The first part of Nocera's critique is correct, the cost of health care is shifted to seniors themselves, but the second part makes no sense (though I have seen this before, see here). I wonder how people can hold such contradictory ideas in their heads at the same time? If you shift more of the costs to seniors, who have limited budgets, they will get less health care. If they pay less for health care, costs will fall. Of course so will the amount of health care provided. But you cannot deny that if people cannot afford healthcare they will buy less of it.

Indeed, that seems to be the biggest problem with the Ryan plan. It controls the costs of healthcare by forcing people to buy less than they need.

But then the confused Nocera argues that we should not scorn Paul Ryan. Because the costs of health care are real he argues that:
It would be nice if we could treat the Ryan plan not as an object of derision but as a launching off point for a serious debate. That way, maybe for once we could avert a crisis instead of acting shocked when it finally arrives.
But this seems odd to me. Why not let the Obama Plan be the start of a discussion to control Medicare costs? You don't want to scorn Ryan who argues that Obamacare destroys Medicare. But we should start the discussion with Paul Ryan?

Nocera is really confused.

Friday, May 6, 2011

Supermarkets and Schools

Greg Mankiw connects to this Don Boudreaux article in the WSJ asking what supermarkets would be like if they were run like public schools.
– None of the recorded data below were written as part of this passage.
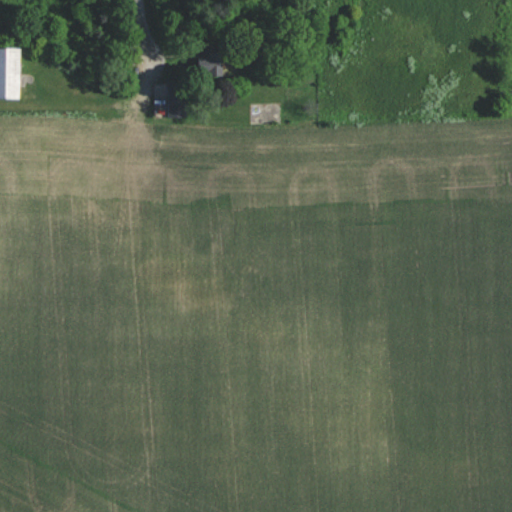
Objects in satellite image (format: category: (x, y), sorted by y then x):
road: (141, 38)
building: (216, 62)
building: (11, 71)
building: (177, 99)
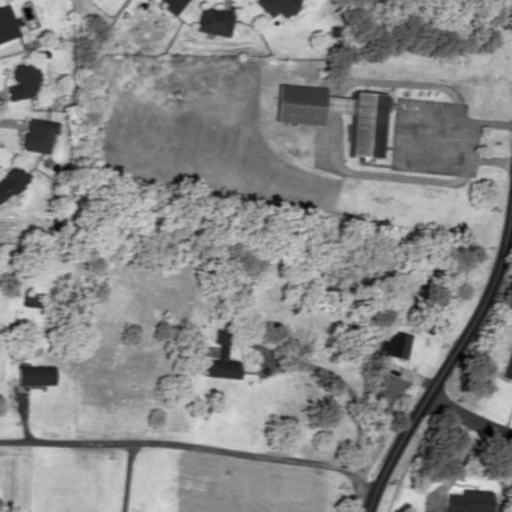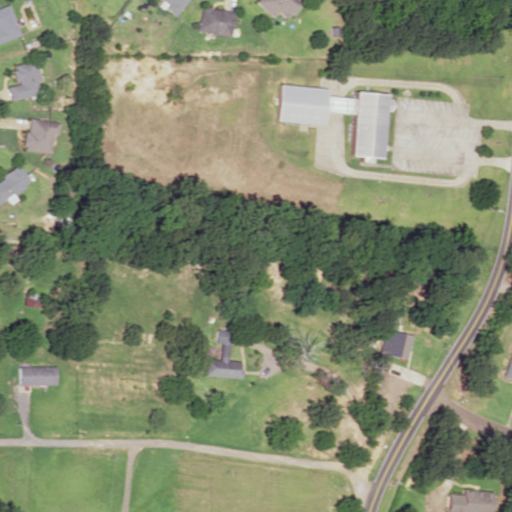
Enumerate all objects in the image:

Mankiw thinks the article is thought-provoking, so do I, but for opposite reasons I think. Have you ever seen what supermarkets are like in poor neighborhoods? Compare groceries and school in South-Central Los Angeles. The schools are better, much better, and that is saying something. They are even safer. For a study of groceries in South Central you can go here.
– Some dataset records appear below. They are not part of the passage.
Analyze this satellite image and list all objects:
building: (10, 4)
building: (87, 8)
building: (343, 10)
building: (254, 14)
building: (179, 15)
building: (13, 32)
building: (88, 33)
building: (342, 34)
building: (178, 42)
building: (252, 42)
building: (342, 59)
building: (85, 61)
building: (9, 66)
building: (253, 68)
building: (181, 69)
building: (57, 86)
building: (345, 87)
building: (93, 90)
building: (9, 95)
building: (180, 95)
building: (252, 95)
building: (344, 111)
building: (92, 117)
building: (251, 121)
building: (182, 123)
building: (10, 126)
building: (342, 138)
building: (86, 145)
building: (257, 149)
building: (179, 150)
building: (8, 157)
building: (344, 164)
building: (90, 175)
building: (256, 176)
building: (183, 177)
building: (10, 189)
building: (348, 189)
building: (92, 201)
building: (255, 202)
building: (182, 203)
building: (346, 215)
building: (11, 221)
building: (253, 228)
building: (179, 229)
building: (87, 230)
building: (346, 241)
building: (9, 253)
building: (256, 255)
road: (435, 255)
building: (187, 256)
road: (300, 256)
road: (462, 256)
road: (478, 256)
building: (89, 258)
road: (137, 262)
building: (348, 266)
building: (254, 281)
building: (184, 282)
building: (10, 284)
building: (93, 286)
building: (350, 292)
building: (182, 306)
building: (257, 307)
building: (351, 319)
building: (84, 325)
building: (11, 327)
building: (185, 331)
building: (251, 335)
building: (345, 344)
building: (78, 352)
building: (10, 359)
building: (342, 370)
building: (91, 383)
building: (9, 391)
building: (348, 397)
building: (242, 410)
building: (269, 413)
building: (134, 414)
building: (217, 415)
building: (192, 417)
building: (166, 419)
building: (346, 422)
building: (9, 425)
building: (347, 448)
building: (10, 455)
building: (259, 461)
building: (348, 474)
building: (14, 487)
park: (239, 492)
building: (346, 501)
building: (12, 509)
Of course there are plenty of good groceries stores in Brentwood and Beverly Hills. So what is the point that Boudreaux and Mankiw want to make. That we can have school choice and the affluent will get good choice and good schools, and the poor will get their education from bodegas and liquor stores? Do they think that the crime and violence, let alone lack of purchasing power, that inhibits supermarkets from moving to poor neighborhoods will not deter schools?